Task directions
What's needed is an exact copy of all the data below, without pictures.

Material provided
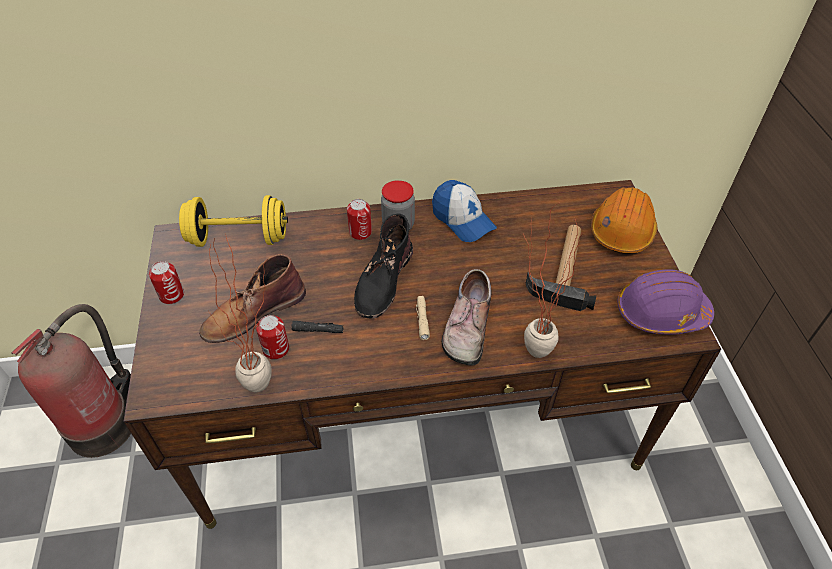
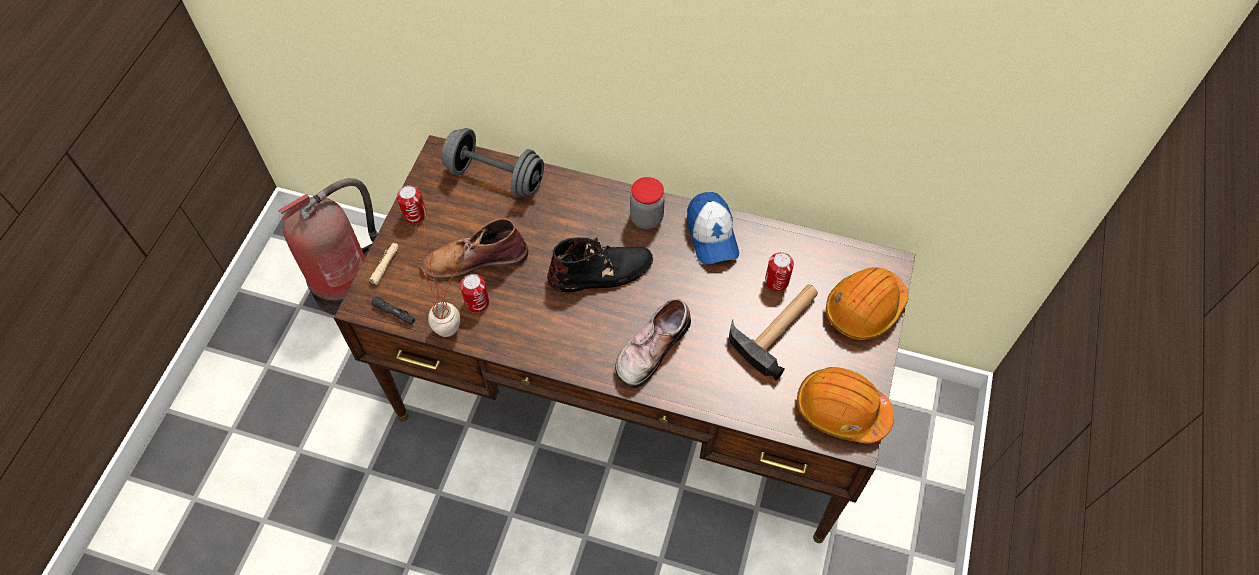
camera: 25 degrees right, 10 degrees up
yellow dumbbell [179,195,288,247] -> grey dumbbell [441,128,544,197]
black flashlight [292,321,344,333] -> black flashlight moved to [371,297,416,325]
can [347,199,372,240] -> can moved to [765,252,794,291]
black boot [354,213,413,319] -> black boot turned 150 degrees counterclockwise [547,237,653,292]
beige flashlight [416,296,430,340] -> beige flashlight moved to [369,243,399,285]
potted plant [523,203,582,358] -> none
purple hard hat [618,269,714,335] -> orange hard hat [797,367,894,443]

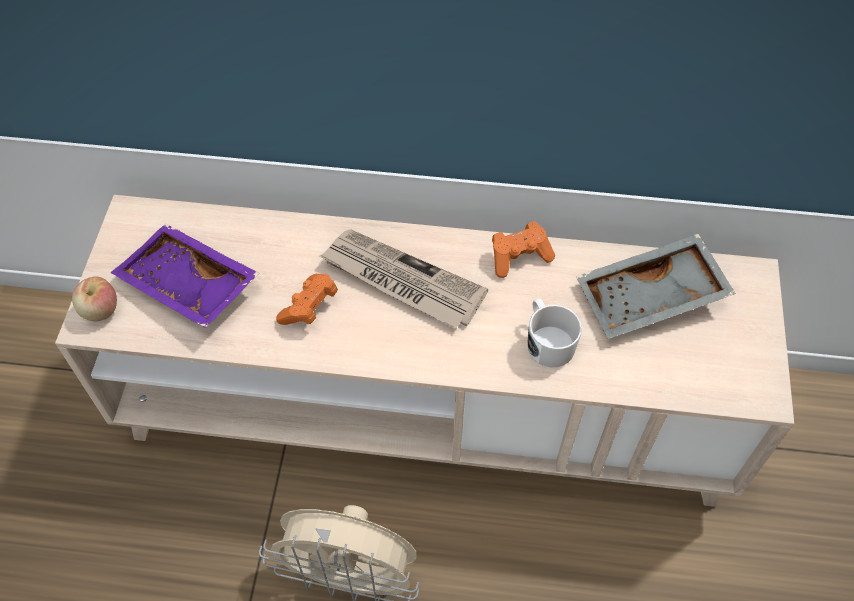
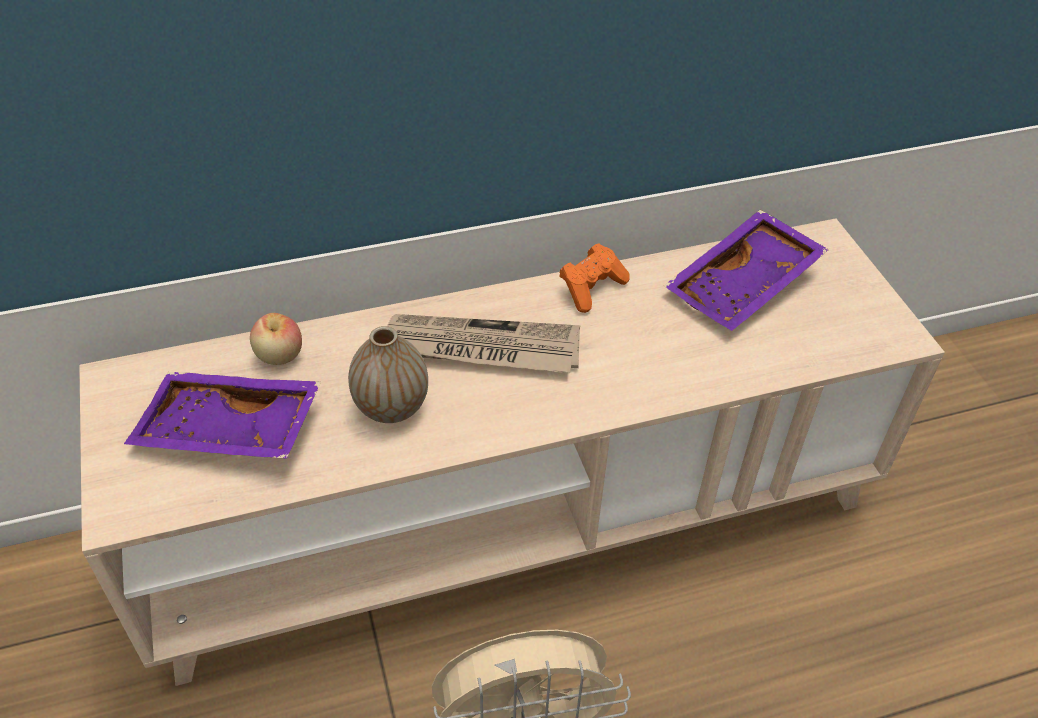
camera: 25 degrees left, 10 degrees down
apple [72,277,117,321] -> apple moved to [250,313,302,365]
orange game controller [276,274,338,325] -> vase [348,326,428,423]
white mug [527,298,582,367] -> none
grey tray [576,234,736,339] -> purple tray [664,210,829,331]

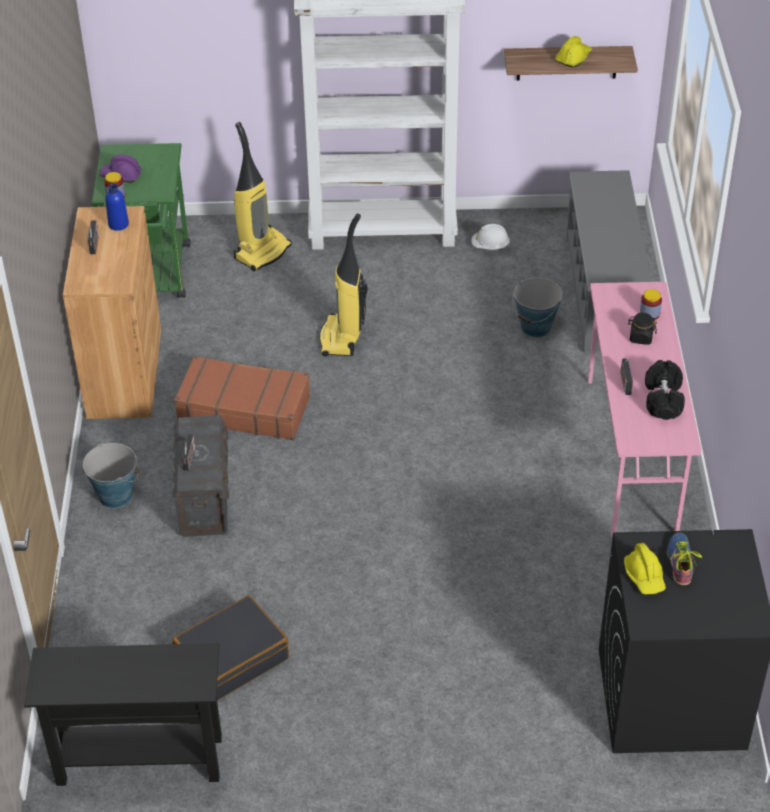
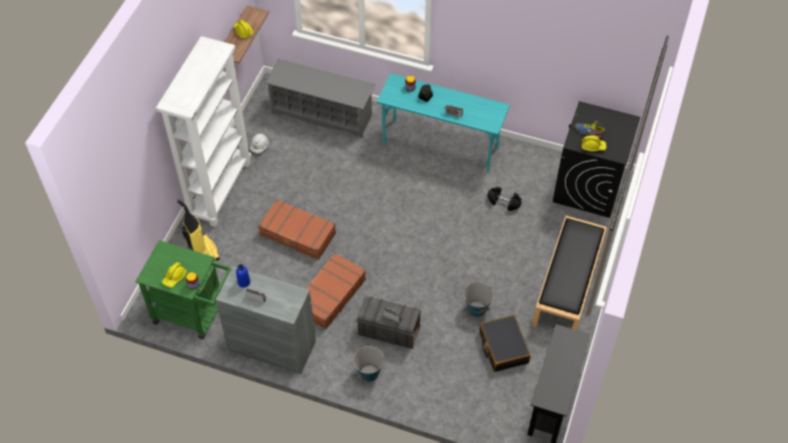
camera: 70 degrees left, 10 degrees up
brown cabinet [63,206,161,419] -> grey cabinet [216,266,316,374]
purple hard hat [100,154,142,183] -> yellow hard hat [162,262,187,288]
vacuum cleaner [319,214,368,357] -> brown suitcase [258,199,336,260]
bucket [512,278,563,337] -> bucket moved to [464,282,494,317]
pink desk [588,282,702,537] -> turquoise desk [377,74,510,172]
black dumbbell [645,360,685,420] -> black dumbbell moved to [487,187,522,211]
none -> black bench [532,216,607,330]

Answer for the task
camera: 25 degrees right, 10 degrees up
yellow dumbbell [179,195,288,247] -> grey dumbbell [441,128,544,197]
black flashlight [292,321,344,333] -> black flashlight moved to [371,297,416,325]
can [347,199,372,240] -> can moved to [765,252,794,291]
black boot [354,213,413,319] -> black boot turned 150 degrees counterclockwise [547,237,653,292]
beige flashlight [416,296,430,340] -> beige flashlight moved to [369,243,399,285]
potted plant [523,203,582,358] -> none
purple hard hat [618,269,714,335] -> orange hard hat [797,367,894,443]

camera: 25 degrees left, 10 degrees down
apple [72,277,117,321] -> apple moved to [250,313,302,365]
orange game controller [276,274,338,325] -> vase [348,326,428,423]
white mug [527,298,582,367] -> none
grey tray [576,234,736,339] -> purple tray [664,210,829,331]

camera: 70 degrees left, 10 degrees up
brown cabinet [63,206,161,419] -> grey cabinet [216,266,316,374]
purple hard hat [100,154,142,183] -> yellow hard hat [162,262,187,288]
vacuum cleaner [319,214,368,357] -> brown suitcase [258,199,336,260]
bucket [512,278,563,337] -> bucket moved to [464,282,494,317]
pink desk [588,282,702,537] -> turquoise desk [377,74,510,172]
black dumbbell [645,360,685,420] -> black dumbbell moved to [487,187,522,211]
none -> black bench [532,216,607,330]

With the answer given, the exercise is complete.